Cuando me calmé conduje hasta mi departamento y me di una ducha para calmarme (funcionó a medias). Esa tarde, tal como le había prometido a su madre, fui hasta el monoambiente de Kevin y entré sin miramientos. Quedarme fuera observando la puerta no lo iba a hacer más fácil, y decidí arrancar la curita de un tirón. En cuanto cerré la puerta detrás de mí me apoyé de espaldas en ella y miré alrededor. Todavía hasta el aire olía a mi amigo, ese desodorante que era el más decente y menos invasivo del supermercado. Todo perfectamente en orden, claro, porque él era así. Hasta los libros estaban ordenados por color y altura. Era estresante.

Caminé hasta pararme en medio del lugar y solté un ruidoso suspiro para darme ánimo. ¿Y qué hacía ahora? ¿Qué le llevaba a su madre? A ver... ¿las fotos enmarcadas? ¿El borrador de su libro en el tercer cajón de la cómoda? ¿Sus bocetos a lápiz apilados en el escritorio en un perfecto y pulcro montoncito? ¿Su ropa? ¿Qué hacía con su ropa? ¿La regalaba o la quemaba? ¿Qué dolería menos?

Me dejé caer sentado en la silla del escritorio, súbitamente agotado aunque aún no había hecho nada. De los nervios, mis manos inquietas agarraron los bocetos y los comencé a ver uno tras otro en piloto automático, hasta que uno llamó mi atención.

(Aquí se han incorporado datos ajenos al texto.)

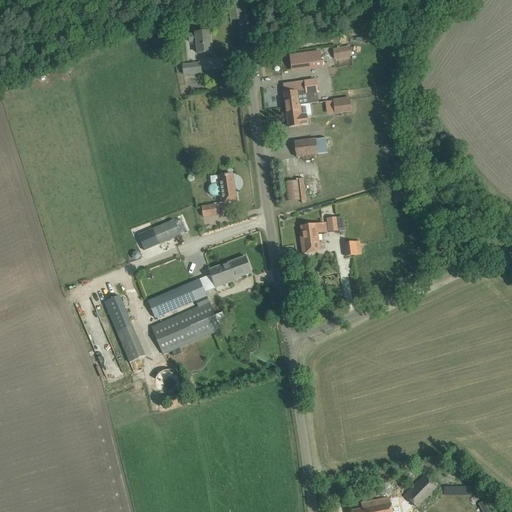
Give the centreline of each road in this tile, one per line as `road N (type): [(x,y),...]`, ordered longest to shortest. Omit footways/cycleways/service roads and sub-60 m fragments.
road 1 (unclassified): [(288,343),(239,0)]
road 2 (track): [(0,317),(268,219)]
road 3 (unclassified): [(288,343),(473,259),(511,255)]
road 4 (unclassified): [(314,511),(288,343)]
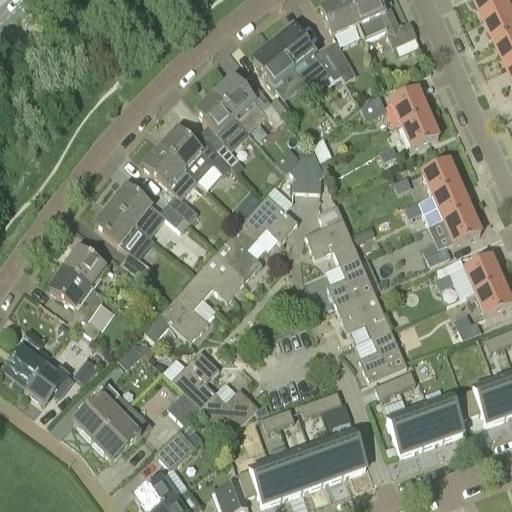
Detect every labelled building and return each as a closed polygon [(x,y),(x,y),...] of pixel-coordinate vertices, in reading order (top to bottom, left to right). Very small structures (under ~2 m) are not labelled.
[(383,37),(391,53),(414,43),(408,30),(397,34),(384,6),(378,9),(373,0),(350,0),(343,3),(357,32),(363,46),(383,37)] [(505,0),(473,0),(472,1),(483,25),(511,12),(505,0)] [(332,44),(357,32),(343,3),(319,14),(332,44)] [(495,50),(511,41),(511,14),(511,12),(483,25),(495,50)] [(324,53),(313,60),(292,34),(271,51),(291,76),(303,90),(304,90),(302,87),(311,80),(309,78),(319,70),(332,86),(340,82),(324,53)] [(506,74),(511,71),(511,41),(495,50),(506,74)] [(324,53),(340,82),(343,88),(355,81),(335,47),(324,53)] [(272,97),(283,89),(280,85),(291,76),(271,51),(252,67),(266,85),(264,87),(272,97)] [(269,109),(260,116),(254,109),(245,99),(232,84),(212,101),(244,136),(244,135),(248,139),(266,123),(275,134),(283,126),(280,122),(269,109)] [(398,131),(426,119),(415,94),(387,107),(398,131)] [(244,135),(244,136),(212,101),(194,117),(223,149),(214,157),(230,174),(237,166),(229,158),(249,141),(248,139),(244,135)] [(269,109),(280,122),(290,114),(280,101),(279,102),(269,109)] [(365,127),(385,118),(378,101),(359,113),(365,127)] [(398,131),(409,156),(437,144),(426,119),(398,131)] [(214,157),(207,165),(175,135),(158,155),(193,186),(194,185),(195,186),(210,169),(222,181),(226,184),(233,177),(230,174),(214,157)] [(322,143),(310,152),(316,168),(323,165),(330,162),(322,143)] [(392,151),(378,157),(383,167),(396,162),(392,151)] [(307,174),(305,198),(319,199),(320,182),(322,182),(309,152),(301,161),(307,174)] [(167,195),(170,190),(181,199),(193,186),(158,155),(142,172),(157,186),(167,195)] [(291,198),(305,198),(307,174),(301,161),(288,178),(292,182),(291,198)] [(429,203),(457,191),(446,166),(418,178),(429,203)] [(326,170),(319,173),(321,180),(328,177),(326,170)] [(406,183),(392,189),(397,200),(410,194),(406,183)] [(440,228),(468,216),(457,191),(429,203),(440,228)] [(165,212),(158,220),(124,193),(108,213),(136,234),(148,244),(164,224),(179,237),(185,230),(181,226),(165,212)] [(239,232),(256,246),(265,236),(279,249),(297,229),(283,217),(266,202),(239,232)] [(172,203),(165,212),(181,226),(189,217),(175,205),(172,203)] [(416,208),(403,214),(408,224),(421,218),(416,208)] [(337,271),(357,262),(335,212),(317,221),(322,234),(303,242),(314,266),(332,258),(337,271)] [(134,263),(148,244),(136,234),(108,213),(93,232),(119,253),(120,252),(128,259),(121,268),(143,284),(151,274),(138,265),(137,266),(134,263)] [(440,228),(451,252),(479,240),(468,216),(440,228)] [(212,261),(243,289),(260,270),(246,257),(256,246),(239,232),(212,261)] [(358,236),(348,241),(352,249),(362,245),(358,236)] [(429,272),(449,263),(445,252),(437,255),(434,247),(421,253),(429,272)] [(93,293),(106,275),(104,274),(77,254),(62,275),(90,294),(92,291),(93,293)] [(186,291),(202,306),(211,296),(226,308),(243,289),(212,261),(186,291)] [(335,316),(373,299),(357,262),(337,271),(343,284),(325,292),(335,316)] [(472,299),(499,287),(488,262),(463,274),(461,274),(472,299)] [(448,280),(461,274),(463,274),(459,265),(436,275),(439,283),(448,279),(448,280)] [(135,294),(143,284),(121,268),(114,279),(135,294)] [(99,336),(87,327),(103,303),(90,294),(62,275),(48,296),(76,315),(68,327),(93,345),(99,336)] [(439,283),(434,285),(439,296),(452,290),(448,280),(448,279),(439,283)] [(472,299),(483,324),(510,312),(499,287),(472,299)] [(202,306),(186,291),(142,339),(153,349),(169,331),(189,349),(207,329),(192,317),(202,306)] [(369,345),(390,336),(373,299),(335,316),(346,339),(364,332),(369,345)] [(452,325),(456,336),(470,329),(466,320),(452,325)] [(63,344),(70,334),(60,328),(57,333),(58,341),(63,344)] [(511,334),(497,341),(502,353),(511,348),(511,334)] [(36,358),(44,348),(28,336),(21,345),(36,358)] [(368,390),(406,373),(390,336),(369,345),(375,358),(357,365),(368,390)] [(497,341),(483,347),(488,359),(502,353),(497,341)] [(121,353),(113,345),(106,353),(114,361),(121,353)] [(115,366),(126,377),(142,360),(131,349),(115,366)] [(2,378),(24,395),(42,372),(20,355),(2,378)] [(199,415),(214,399),(204,390),(218,376),(199,357),(171,386),(182,398),(199,415)] [(86,364),(74,379),(85,387),(96,372),(86,364)] [(47,367),(42,372),(24,395),(44,410),(53,398),(58,402),(71,385),(68,382),(69,381),(58,373),(57,375),(47,367)] [(396,384),(401,396),(415,390),(409,378),(396,384)] [(511,421),(511,380),(492,387),(505,424),(511,421)] [(379,405),(401,396),(396,384),(374,393),(379,405)] [(492,387),(460,399),(468,423),(479,419),(484,431),(505,424),(492,387)] [(265,411),(257,414),(238,396),(234,400),(224,390),(214,400),(214,399),(199,415),(200,416),(228,444),(235,437),(254,417),(256,422),(267,418),(265,411)] [(72,428),(91,448),(120,420),(113,413),(112,407),(118,402),(107,391),(92,405),(94,407),(72,428)] [(199,415),(182,398),(166,414),(183,433),(200,416),(199,415)] [(314,406),(318,418),(341,410),(336,398),(314,406)] [(460,399),(427,411),(440,447),(461,440),(457,427),(468,423),(460,399)] [(314,406),(300,411),(304,424),(318,418),(314,406)] [(129,411),(120,420),(91,448),(110,467),(132,445),(134,447),(149,433),(139,424),(140,422),(129,411)] [(440,447),(427,411),(407,418),(420,455),(440,447)] [(276,420),(281,432),(295,427),(290,415),(276,420)] [(397,458),(398,462),(420,455),(407,418),(385,426),(394,450),(397,458)] [(267,437),(281,432),(276,420),(262,425),(267,437)] [(153,460),(169,476),(170,477),(195,454),(178,436),(153,460)] [(235,437),(228,444),(233,449),(240,442),(235,437)] [(351,439),(330,446),(343,482),(364,475),(351,439)] [(330,446),(309,454),(322,490),(343,482),(330,446)] [(394,450),(384,454),(387,461),(397,458),(394,450)] [(309,454),(289,461),(302,497),(322,490),(309,454)] [(289,461),(269,468),(282,505),(302,497),(289,461)] [(256,500),(260,511),(261,511),(282,505),(269,468),(236,480),(244,504),(256,500)] [(139,511),(162,511),(177,502),(161,481),(133,502),(139,511)] [(246,511),(237,486),(213,495),(219,511),(246,511)] [(199,511),(187,495),(177,502),(162,511),(199,511)]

Era yo, en un momento equis de alguna de nuestras juntadas. Estaba tirado en el sillón con el celular, y Kevin me había dibujado con tal detalle, luces y sombras, que sospeché que me había pasado horas mirando el aparato sin darle atención a él. Pasé varios bocetos más y me encontré de nuevo, un retrato de líneas rápidas pero precisas, como si me hubiera dibujado de memoria o en apenas unos minutos. Había más dibujos de mí, los suficientes como para que notara que era uno de sus sujetos favoritos (o tal vez yo era un modelo atractivo, pero vaya uno a saber). ¿Cómo que nunca me había enterado? Sentí un nudo en la garganta que se hacía cada vez más grande hasta el punto de doler, como si tuviera algo atravesado. Sin pensarlo, porque no había nada que pensar, separé esos dibujos y los guardé en mi mochila. El resto los dejé donde estaban, para guardarlos después en una caja y llevárselos a su madre.

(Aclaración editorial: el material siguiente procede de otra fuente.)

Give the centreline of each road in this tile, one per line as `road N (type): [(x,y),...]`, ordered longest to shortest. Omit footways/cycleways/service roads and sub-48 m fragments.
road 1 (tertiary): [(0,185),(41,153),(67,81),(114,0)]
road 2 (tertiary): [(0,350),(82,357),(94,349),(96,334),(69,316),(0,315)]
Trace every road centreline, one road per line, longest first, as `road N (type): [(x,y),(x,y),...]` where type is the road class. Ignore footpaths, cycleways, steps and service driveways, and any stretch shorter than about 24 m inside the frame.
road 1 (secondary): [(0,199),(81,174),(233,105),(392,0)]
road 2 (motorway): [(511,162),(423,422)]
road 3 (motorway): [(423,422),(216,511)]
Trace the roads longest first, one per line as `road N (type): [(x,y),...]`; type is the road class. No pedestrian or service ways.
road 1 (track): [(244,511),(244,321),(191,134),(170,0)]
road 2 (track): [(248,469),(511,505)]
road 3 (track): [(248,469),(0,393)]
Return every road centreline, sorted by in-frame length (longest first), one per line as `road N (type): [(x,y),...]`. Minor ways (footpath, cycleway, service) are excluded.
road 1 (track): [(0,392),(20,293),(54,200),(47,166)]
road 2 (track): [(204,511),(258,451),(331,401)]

Me levanté y empecé a recorrer el monoambiente como un escáner, pasando por cada mueble y cada lugar y metiendo todo lo que era para la señora Ávila en una caja de cartón. Algunas cosas me las guardaba en la mochila, más que nada objetos que yo le había regalado o que significaban algo para nuestra amistad. Iba a doler como un infierno recordarlo cada vez que los viera, pero no me animaba a soltar todo. No aún.

Cuando terminé, quedaban la ropa, los muebles, la ropa de cama, las cosas de la cocina. No era mucho. Kevin siempre había sido simple, casi minimalista. Ni televisor tenía. Lo hice todo un montón ordenado sobre la cama para el dueño del monoambiente, o por si venía otra persona, o la madre de Kevin misma en algún momento. Yo que sé.

Levanté la caja, apagué las luces y salí. Era de noche ya. ¿Cuándo había pasado tanto tiempo? Miré atrás una vez y luego volví los ojos hacia adelante, caminando hasta mi auto. Nunca más volví a ese lugar.